É assim que as eleições desta quarta-feira vão decidir se Angola escolhe a continuidade com João Lourenço (MPLA) ou a mudança com Adalberto da Costa Júnior (UNITA).
Nas anteriores eleições, há cinco anos, o MPLA alcançou 150 dos 220 deputados e a UNITA apenas 51.
Não há medição rigorosa das intenções de voto dos angolanos antes das eleições desta quarta-feira.
É previsível que a atmosfera muito competitiva que envolve a campanha leve a alta participação.
Comentadores que conhecem bem a realidade social angolana notam que há crescendo do apoio à UNITA, sobretudo em Luanda e noutras das principais cidades.

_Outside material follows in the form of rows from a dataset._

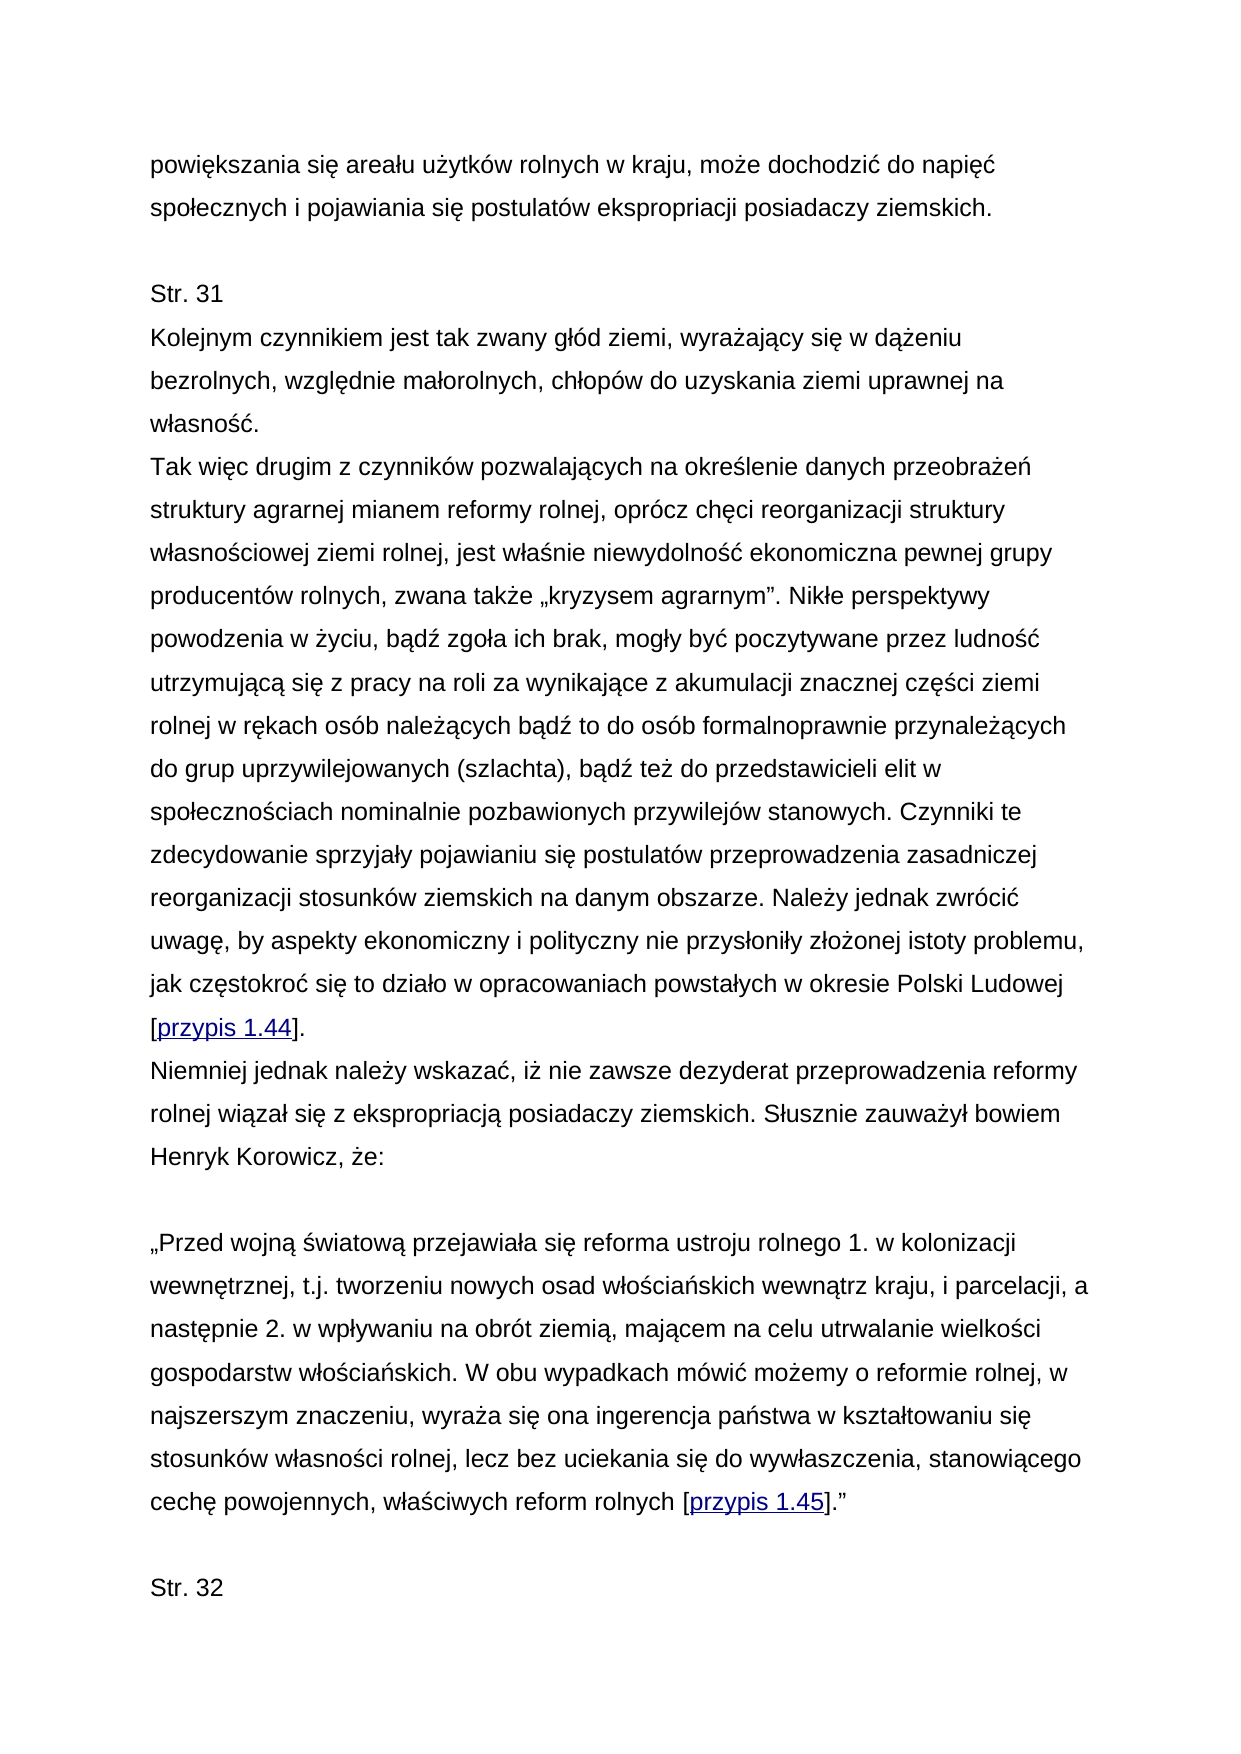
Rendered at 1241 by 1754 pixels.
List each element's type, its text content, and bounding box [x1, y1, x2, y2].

text powiększania się areału użytków rolnych w kraju, może dochodzić do napięć społecznych i pojawiania się postulatów ekspropriacji posiadaczy ziemskich. [150, 150, 1090, 222]
text „Przed wojną światową przejawiała się reforma ustroju rolnego 1. w kolonizacji wewnętrznej, t.j. tworzeniu nowych osad włościańskich wewnątrz kraju, i parcelacji, a następnie 2. w wpływaniu na obrót ziemią, mającem na celu utrwalanie wielkości gospodarstw włościańskich. W obu wypadkach mówić możemy o reformie rolnej, w najszerszym znaczeniu, wyraża się ona ingerencja państwa w kształtowaniu się stosunków własności rolnej, lecz bez uciekania się do wywłaszczenia, stanowiącego cechę powojennych, właściwych reform rolnych [przypis 1.45].” [150, 1228, 1090, 1516]
text Str. 32 [150, 1573, 1090, 1602]
text Niemniej jednak należy wskazać, iż nie zawsze dezyderat przeprowadzenia reformy rolnej wiązał się z ekspropriacją posiadaczy ziemskich. Słusznie zauważył bowiem Henryk Korowicz, że: [150, 1056, 1090, 1171]
text Tak więc drugim z czynników pozwalających na określenie danych przeobrażeń struktury agrarnej mianem reformy rolnej, oprócz chęci reorganizacji struktury własnościowej ziemi rolnej, jest właśnie niewydolność ekonomiczna pewnej grupy producentów rolnych, zwana także „kryzysem agrarnym”. Nikłe perspektywy powodzenia w życiu, bądź zgoła ich brak, mogły być poczytywane przez ludność utrzymującą się z pracy na roli za wynikające z akumulacji znacznej części ziemi rolnej w rękach osób należących bądź to do osób formalnoprawnie przynależących do grup uprzywilejowanych (szlachta), bądź też do przedstawicieli elit w społecznościach nominalnie pozbawionych przywilejów stanowych. Czynniki te zdecydowanie sprzyjały pojawianiu się postulatów przeprowadzenia zasadniczej reorganizacji stosunków ziemskich na danym obszarze. Należy jednak zwrócić uwagę, by aspekty ekonomiczny i polityczny nie przysłoniły złożonej istoty problemu, jak częstokroć się to działo w opracowaniach powstałych w okresie Polski Ludowej [przypis 1.44]. [150, 452, 1090, 1041]
text Str. 31 [150, 279, 1090, 308]
text Kolejnym czynnikiem jest tak zwany głód ziemi, wyrażający się w dążeniu bezrolnych, względnie małorolnych, chłopów do uzyskania ziemi uprawnej na własność. [150, 322, 1090, 437]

A perceção acrescenta que o voto jovem está mais para o lado da UNITA e o voto veterano mais para o MPLA.
Vai ser preciso esperar pelo apuramento de resultados eleitorais num processo que se deseja transparente, mas que se teme que venha a ter muitas zonas de sombra e contestações. É preciso afastar o fantasma de 1992, quando a UNITA decidiu contestar os resultados que deram vitória ao MPLA por 200 mil votos, e a tensão levou ao prolongamento da guerra civil por mais 10 anos e mais de um milhão de mortes.
Angola é hoje o país de 33 milhões de pessoas. O desemprego está acima de 35%. A pobreza extrema atinge mais de 14 milhões de pessoas – a maior parte não consegue alimentar-se com uma refeição básica em cada dia.

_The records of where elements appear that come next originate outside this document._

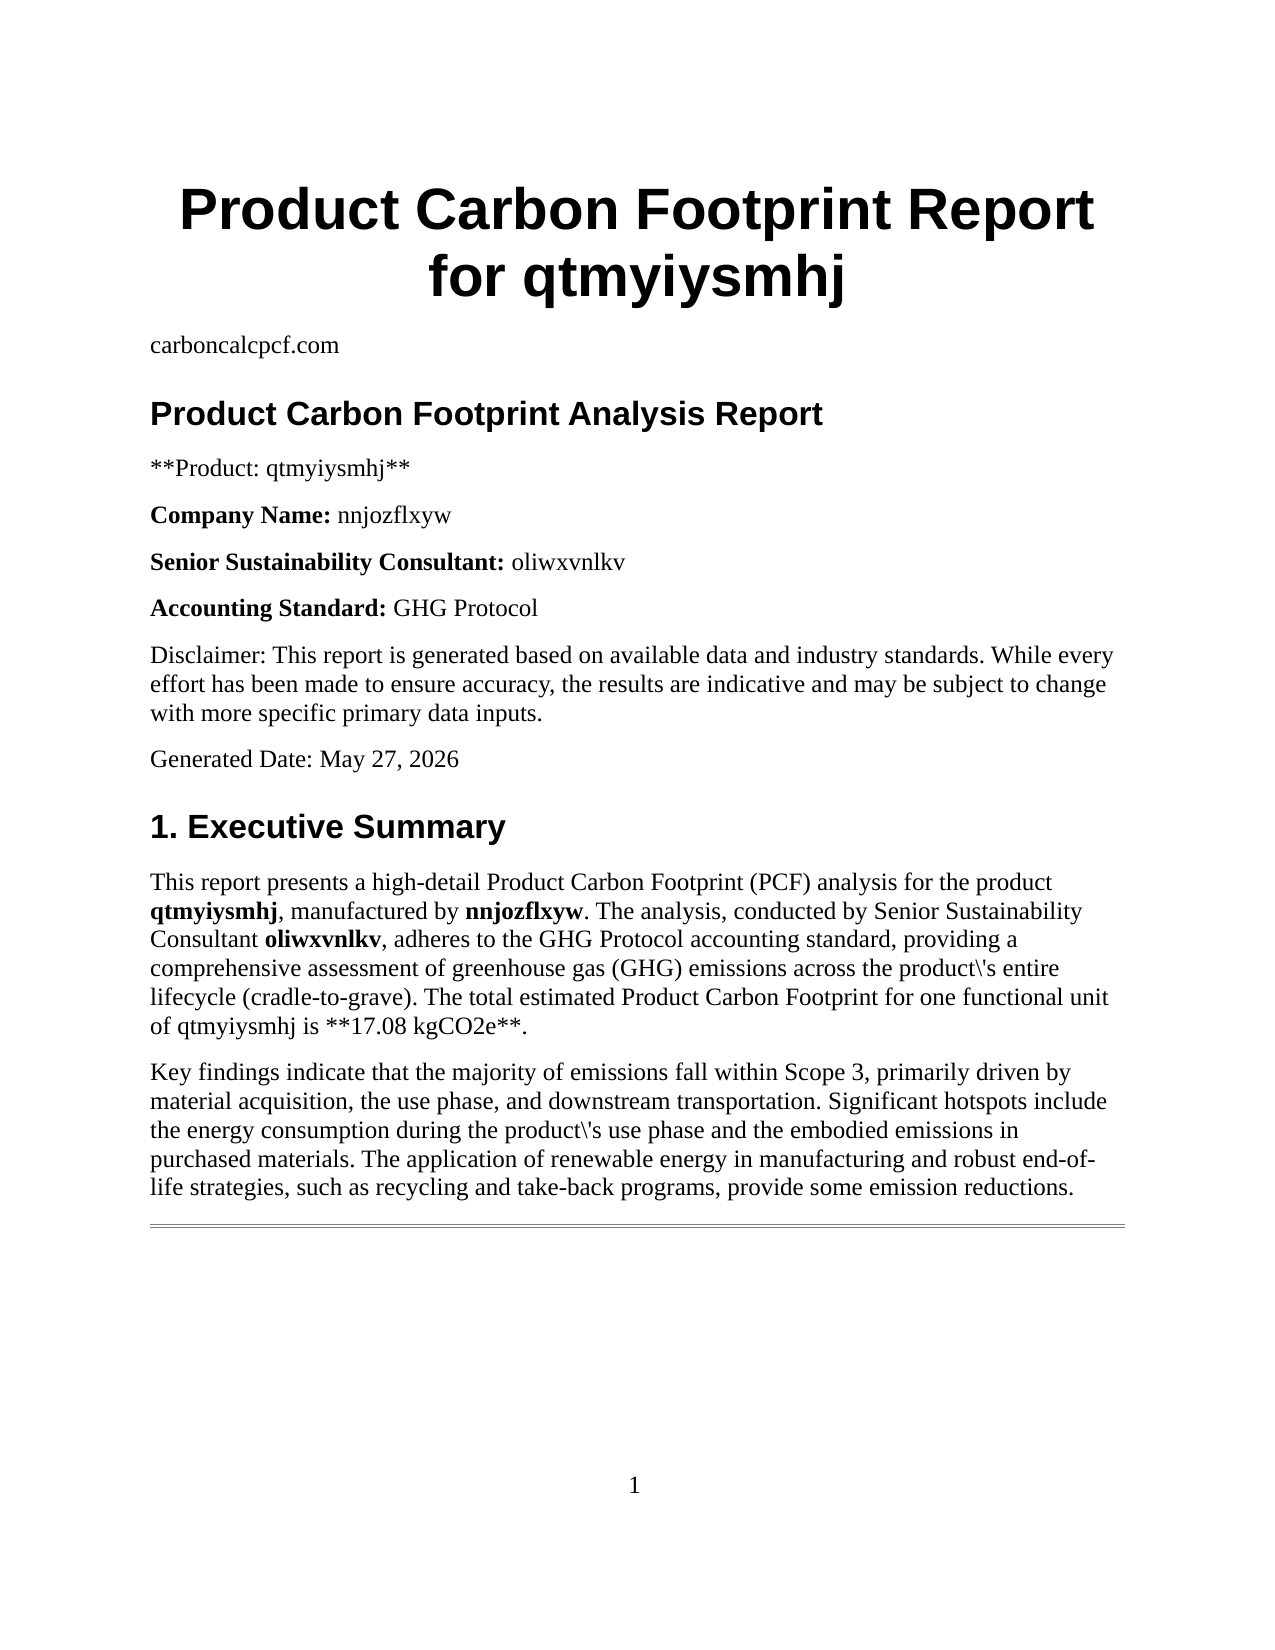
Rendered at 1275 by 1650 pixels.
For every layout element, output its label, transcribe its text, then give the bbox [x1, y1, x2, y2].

text carboncalcpcf.com [150, 331, 1125, 359]
text Company Name: nnjozflxyw [150, 500, 1125, 529]
text Generated Date: May 27, 2026 [150, 744, 1125, 773]
text This report presents a high-detail Product Carbon Footprint (PCF) analysis for the product qtmyiysmhj, manufactured by nnjozflxyw. The analysis, conducted by Senior Sustainability Consultant oliwxvnlkv, adheres to the GHG Protocol accounting standard, providing a comprehensive assessment of greenhouse gas (GHG) emissions across the product\'s entire lifecycle (cradle-to-grave). The total estimated Product Carbon Footprint for one functional unit of qtmyiysmhj is **17.08 kgCO2e**. [150, 867, 1125, 1039]
text **Product: qtmyiysmhj** [150, 453, 1125, 482]
text Accounting Standard: GHG Protocol [150, 593, 1125, 622]
text Senior Sustainability Consultant: oliwxvnlkv [150, 547, 1125, 576]
title Product Carbon Footprint Report for qtmyiysmhj [150, 175, 1125, 309]
text Key findings indicate that the majority of emissions fall within Scope 3, primarily driven by material acquisition, the use phase, and downstream transportation. Significant hotspots include the energy consumption during the product\'s use phase and the embodied emissions in purchased materials. The application of renewable energy in manufacturing and robust end-of-life strategies, such as recycling and take-back programs, provide some emission reductions. [150, 1057, 1125, 1201]
text Disclaimer: This report is generated based on available data and industry standards. While every effort has been made to ensure accuracy, the results are indicative and may be subject to change with more specific primary data inputs. [150, 640, 1125, 726]
subtitle 1. Executive Summary [150, 807, 1125, 846]
subtitle Product Carbon Footprint Analysis Report [150, 393, 1125, 432]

O Estado é o maior empregador neste país onde tudo está centralizado em Luanda – cidade de 8 milhões de pessoas – e o tecido empresarial é ínfimo.
José Eduardo dos Santos, nos 38 anos de presidência, teve o mérito de consolidar a paz mas foi inimigo de qualquer tipo de dissidência e amigo da cleptocracia praticada por quem se movia à volta dele. Isabel, a primogénita entre os 10 filhos do ex-presidente, juntou uma riqueza superior a 2.000 milhões de dólares e negócios em áreas como o petróleo (chegou a ser diretora executiva da Sonangol, a petrolífera do Estado), os diamantes, a banca e o cimento. O filho José Filomeno dos Santos foi nomeado em 2013 para dirigir, por decisão do pai-presidente, o Fundo Soberano de Angola; veio a ser condenado a cinco anos de prisão por peculato e abuso de confiança; outra filha, Welwitschia, conhecida como Tchizé, escolheu usar o dinheiro facilitado pelo pai para se dedicar às telecomunicações e aos media.

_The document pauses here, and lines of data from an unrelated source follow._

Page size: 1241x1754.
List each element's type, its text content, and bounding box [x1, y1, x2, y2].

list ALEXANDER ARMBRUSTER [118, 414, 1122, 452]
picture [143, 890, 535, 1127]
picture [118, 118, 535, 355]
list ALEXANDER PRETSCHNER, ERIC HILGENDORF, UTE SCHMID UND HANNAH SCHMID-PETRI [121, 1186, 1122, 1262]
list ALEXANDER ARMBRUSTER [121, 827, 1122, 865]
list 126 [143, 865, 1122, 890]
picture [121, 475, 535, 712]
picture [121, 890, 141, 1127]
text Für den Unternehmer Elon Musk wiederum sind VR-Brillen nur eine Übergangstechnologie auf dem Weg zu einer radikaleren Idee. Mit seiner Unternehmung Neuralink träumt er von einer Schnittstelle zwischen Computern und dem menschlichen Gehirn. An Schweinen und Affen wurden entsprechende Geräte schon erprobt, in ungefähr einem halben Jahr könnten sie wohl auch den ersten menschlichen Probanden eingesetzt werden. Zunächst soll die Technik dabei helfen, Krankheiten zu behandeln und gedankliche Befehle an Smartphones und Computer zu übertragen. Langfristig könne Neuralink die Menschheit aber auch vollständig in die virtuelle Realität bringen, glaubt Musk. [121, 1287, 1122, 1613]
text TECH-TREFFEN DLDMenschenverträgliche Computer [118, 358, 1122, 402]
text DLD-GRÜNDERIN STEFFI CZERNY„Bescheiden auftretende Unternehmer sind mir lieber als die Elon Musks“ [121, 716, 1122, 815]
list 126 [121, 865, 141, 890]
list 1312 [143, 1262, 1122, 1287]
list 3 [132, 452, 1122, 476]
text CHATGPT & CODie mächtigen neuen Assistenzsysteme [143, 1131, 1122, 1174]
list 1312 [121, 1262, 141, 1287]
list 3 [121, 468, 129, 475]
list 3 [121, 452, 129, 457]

Em 2017, José Eduardo dos Santos percebeu que estava obrigado a retirar-se. Cedeu a presidência ao seu ministro da Defesa, João Lourenço, que suscitou esperanças democráticas com medidas que decidiu logo nas primeiras semanas. Escolheu como símbolo da mudança o desmantelamento do império da família do ex-presidente. Passou a ser foco do ódio nestas semanas muito proclamado em público por Tchizé, uma das filhas do antecessor. Mas, com o passar do tempo, cresceram acusações ao atual presidente Lourenço de estar a substituir o anterior clã cleptocrata por um outro.
João Lourenço chega a estas eleições desgastado porque a esperança que prometeu há cinco anos não se concretizou.
Adalberto da Costa Júnior tem a vantagem de ser uma voz nova que explora o ânimo para a esperança.
Parece muito provável que a UNITA vá ter robusto crescimento nestas eleições. Há muita gente que quer mudanças, o que implica descida do MPLA.
A UNITA vai ganhar estas eleições? Não será o cenário mais provável, mas não é de excluir. O MPLA pode ganhar por poucochinho? Talvez.
Problema sério: nem UNITA nem MPLA parecem preparados para aceitar perder.
Esperança: que a sensatez acabe por prevalecer e Angola se torne um país menos desigual.